Given that I have same topology as shown in Internet Edge Cisco IPS Design Best Practices  and basically inserting 4270 Appliance into an INLINE mode.

Core and Distribution Switch  = Layer-3 routed links

Distribution Switch and ASA = Layer-2 access port

I'm wondering how IPS sensors be configured? I think I understand belows method but since my Core/Distrib is a layer-3 links, not sure which method gonna work since most require two vlans ...

1. Interface Pairing

2. VLAN Pairing

3. VLAN Group

Anyone has same experience?

Thanks in advance ...

Gerard

2 Replies 2

Todd Pula
Level 7
Level 7

Our IPS sensors are Layer 2 devices.  A base 4270 appliance will have a total of four sensing interfaces.  You could use two and put the appliance inline as a Layer 2 bump-in-the-wire between the distribution switch and the edge firewall.  As all Internet bound traffic will traverse the appliance in this design, care needs to be taken to ensure that you don't oversubscribe the hardware (2GB transactional/4GB media rich).  If you only wanted the sensor to inspect specific distribution VLANs, you could look at using inline VLAN pairs which will effectively make the appliance an IPS-on-a-stick.  The IPS in this case will handle the bridging between the configured VLANs.  Additional care needs to be taken in active/active paths to ensure that traffic flows symmetrically through a single appliance.  In cases where this is not possible, you will need to look at the asymmetric mode option. 

enkrypter
Level 1
Level 1

I have a 4270-20 positioned at the edge of my network.  It sits between the outside of the firewall and our Internet router.  The only problem with this model is that it makes tracking down threats very difficult, as the only thing you will ever see are the NAT'd public IPs for all your traffic.

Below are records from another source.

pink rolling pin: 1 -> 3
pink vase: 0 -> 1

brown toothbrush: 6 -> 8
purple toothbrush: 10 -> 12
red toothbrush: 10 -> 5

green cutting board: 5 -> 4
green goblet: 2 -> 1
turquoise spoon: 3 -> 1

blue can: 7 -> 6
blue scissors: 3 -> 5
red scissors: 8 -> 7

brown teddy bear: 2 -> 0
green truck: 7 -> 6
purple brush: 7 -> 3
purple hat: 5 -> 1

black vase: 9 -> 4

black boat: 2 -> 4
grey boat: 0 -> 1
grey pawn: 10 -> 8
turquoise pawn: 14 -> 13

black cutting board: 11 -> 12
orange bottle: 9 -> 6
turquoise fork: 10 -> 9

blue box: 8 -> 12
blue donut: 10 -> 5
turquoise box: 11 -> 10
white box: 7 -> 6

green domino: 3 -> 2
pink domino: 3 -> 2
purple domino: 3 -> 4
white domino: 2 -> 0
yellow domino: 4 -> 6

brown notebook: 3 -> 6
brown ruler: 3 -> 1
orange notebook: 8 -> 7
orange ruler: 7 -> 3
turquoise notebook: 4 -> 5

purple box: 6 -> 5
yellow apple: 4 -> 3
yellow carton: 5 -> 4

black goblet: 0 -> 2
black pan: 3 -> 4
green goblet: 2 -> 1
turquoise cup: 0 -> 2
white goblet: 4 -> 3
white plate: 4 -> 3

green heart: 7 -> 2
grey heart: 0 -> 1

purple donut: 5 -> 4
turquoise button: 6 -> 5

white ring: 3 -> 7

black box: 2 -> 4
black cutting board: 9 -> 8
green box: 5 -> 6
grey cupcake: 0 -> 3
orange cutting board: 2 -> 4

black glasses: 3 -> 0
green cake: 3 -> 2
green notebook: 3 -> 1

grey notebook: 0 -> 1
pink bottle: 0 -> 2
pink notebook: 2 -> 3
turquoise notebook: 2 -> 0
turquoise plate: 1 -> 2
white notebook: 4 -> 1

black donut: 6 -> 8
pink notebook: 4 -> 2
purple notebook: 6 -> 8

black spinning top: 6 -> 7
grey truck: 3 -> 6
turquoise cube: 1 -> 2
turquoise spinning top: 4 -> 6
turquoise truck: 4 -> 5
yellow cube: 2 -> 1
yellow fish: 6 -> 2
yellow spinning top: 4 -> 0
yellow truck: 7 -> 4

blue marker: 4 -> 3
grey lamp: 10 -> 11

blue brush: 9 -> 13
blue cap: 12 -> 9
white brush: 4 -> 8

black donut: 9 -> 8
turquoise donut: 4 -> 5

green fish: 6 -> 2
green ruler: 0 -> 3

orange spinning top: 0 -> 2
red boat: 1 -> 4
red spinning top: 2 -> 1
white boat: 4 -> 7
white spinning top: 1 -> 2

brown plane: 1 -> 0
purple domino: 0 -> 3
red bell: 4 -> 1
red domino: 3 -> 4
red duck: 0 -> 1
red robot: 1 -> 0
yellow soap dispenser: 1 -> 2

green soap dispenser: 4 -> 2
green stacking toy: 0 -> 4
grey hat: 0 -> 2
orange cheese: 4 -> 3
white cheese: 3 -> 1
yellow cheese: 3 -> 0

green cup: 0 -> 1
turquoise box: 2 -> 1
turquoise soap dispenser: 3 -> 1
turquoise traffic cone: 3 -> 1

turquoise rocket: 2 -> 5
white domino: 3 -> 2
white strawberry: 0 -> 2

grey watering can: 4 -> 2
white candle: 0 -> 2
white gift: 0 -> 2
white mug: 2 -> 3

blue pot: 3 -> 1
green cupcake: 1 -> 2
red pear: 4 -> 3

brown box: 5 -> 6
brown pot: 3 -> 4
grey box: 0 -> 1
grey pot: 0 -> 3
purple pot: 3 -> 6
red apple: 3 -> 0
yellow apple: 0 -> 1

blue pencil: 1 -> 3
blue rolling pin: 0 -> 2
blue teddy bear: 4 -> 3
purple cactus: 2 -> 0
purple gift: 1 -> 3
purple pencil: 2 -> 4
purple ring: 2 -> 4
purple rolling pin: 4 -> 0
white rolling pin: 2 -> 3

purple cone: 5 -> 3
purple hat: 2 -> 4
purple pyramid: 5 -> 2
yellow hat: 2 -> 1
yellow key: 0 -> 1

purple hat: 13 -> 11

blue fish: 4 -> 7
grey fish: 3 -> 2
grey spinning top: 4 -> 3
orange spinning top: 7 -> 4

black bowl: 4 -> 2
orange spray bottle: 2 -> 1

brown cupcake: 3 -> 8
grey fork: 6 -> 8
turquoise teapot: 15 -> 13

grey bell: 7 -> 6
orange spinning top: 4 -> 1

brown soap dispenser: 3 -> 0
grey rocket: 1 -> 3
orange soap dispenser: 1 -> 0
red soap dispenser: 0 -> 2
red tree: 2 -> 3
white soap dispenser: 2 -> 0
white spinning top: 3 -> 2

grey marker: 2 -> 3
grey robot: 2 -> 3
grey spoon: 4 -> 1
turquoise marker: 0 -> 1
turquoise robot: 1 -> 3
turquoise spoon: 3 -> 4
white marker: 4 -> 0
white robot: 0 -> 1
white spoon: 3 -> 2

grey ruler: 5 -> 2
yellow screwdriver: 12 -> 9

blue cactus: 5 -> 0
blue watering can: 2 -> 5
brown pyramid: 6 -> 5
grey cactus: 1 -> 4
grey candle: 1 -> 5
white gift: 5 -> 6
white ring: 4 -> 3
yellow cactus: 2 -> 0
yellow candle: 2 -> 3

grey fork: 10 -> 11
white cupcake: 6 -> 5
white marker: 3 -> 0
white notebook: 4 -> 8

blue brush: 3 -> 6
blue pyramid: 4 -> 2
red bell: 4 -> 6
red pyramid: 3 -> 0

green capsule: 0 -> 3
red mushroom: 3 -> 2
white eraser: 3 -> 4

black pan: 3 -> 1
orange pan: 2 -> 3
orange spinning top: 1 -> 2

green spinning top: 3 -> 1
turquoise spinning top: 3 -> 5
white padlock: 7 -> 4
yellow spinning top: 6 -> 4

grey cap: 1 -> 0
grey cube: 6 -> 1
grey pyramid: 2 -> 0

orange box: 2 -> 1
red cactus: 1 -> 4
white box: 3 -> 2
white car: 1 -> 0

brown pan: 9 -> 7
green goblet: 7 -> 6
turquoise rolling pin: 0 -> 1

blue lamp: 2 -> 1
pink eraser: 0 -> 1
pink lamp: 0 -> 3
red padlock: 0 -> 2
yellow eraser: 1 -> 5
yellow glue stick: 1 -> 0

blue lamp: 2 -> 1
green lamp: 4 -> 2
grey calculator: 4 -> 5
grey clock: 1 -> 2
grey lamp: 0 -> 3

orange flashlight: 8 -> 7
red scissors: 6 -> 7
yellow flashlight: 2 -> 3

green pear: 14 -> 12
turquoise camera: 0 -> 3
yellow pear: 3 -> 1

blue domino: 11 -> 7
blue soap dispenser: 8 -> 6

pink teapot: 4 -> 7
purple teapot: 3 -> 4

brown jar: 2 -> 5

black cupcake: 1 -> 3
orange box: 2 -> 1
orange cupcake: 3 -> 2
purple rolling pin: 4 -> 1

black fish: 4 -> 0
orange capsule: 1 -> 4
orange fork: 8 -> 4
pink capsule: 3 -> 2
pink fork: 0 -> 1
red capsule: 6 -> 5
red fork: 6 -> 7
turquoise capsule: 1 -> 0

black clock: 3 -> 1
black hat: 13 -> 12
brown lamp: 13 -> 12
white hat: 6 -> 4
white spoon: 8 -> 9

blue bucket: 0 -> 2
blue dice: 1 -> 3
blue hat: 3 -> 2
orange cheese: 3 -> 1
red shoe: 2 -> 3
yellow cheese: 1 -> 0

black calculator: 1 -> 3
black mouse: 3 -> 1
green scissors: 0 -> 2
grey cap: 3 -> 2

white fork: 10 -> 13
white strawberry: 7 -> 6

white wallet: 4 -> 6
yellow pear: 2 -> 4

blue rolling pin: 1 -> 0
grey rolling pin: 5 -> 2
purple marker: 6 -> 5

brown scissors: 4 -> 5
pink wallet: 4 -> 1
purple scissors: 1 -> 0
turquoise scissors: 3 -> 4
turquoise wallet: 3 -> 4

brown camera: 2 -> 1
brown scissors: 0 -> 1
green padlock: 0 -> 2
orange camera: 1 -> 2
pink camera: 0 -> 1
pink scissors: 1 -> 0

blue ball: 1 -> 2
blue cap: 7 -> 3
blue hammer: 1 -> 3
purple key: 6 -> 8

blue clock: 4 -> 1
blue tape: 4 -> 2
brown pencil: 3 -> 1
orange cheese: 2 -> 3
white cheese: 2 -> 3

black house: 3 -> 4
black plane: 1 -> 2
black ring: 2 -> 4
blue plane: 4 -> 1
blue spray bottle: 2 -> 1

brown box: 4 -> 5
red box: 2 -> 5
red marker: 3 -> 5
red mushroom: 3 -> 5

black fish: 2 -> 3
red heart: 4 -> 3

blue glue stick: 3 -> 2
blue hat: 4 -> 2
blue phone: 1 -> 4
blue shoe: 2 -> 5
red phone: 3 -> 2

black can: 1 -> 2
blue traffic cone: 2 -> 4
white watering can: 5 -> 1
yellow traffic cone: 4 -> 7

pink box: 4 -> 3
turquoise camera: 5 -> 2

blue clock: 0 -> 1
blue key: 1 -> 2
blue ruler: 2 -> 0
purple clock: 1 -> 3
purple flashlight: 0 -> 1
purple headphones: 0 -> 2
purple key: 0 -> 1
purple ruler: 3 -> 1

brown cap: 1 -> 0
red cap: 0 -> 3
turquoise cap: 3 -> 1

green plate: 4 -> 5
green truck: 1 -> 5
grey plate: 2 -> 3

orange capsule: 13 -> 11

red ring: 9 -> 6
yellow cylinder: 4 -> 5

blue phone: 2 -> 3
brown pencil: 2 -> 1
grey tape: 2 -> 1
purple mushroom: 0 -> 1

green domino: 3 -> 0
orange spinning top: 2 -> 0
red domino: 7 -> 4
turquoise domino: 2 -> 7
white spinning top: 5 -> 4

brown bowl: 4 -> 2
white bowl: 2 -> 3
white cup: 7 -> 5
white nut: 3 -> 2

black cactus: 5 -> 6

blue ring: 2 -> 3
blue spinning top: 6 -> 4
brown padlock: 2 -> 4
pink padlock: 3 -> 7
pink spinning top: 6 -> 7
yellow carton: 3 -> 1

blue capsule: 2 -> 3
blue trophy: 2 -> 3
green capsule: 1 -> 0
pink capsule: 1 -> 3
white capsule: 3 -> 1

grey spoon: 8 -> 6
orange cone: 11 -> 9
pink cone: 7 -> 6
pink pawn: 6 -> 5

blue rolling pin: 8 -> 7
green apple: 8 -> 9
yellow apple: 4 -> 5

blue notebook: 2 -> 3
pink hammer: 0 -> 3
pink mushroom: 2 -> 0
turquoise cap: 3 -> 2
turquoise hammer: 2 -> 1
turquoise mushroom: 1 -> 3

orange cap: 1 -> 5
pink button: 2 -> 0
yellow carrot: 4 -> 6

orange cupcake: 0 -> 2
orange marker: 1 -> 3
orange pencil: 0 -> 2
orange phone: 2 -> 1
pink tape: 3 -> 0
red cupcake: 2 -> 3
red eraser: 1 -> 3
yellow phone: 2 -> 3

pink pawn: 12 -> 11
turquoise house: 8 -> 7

To get around this limitation, we created an addition interface in promiscuous mode and we SPAN the traffic on the link between our core switch and the internal interface of our firewall to it.  This gives us complete outside protection and inside visibility.  This is still not an ideal setup and we are in the process of re-architechting our internal traffic so that we can run two in-line pairs on the IPS.  One internal, and one external.

The best way to go, is having the IPS in the firewall itself, but throughput on firewalls is often a concern, and unfortunately for Cisco, quite a limitation.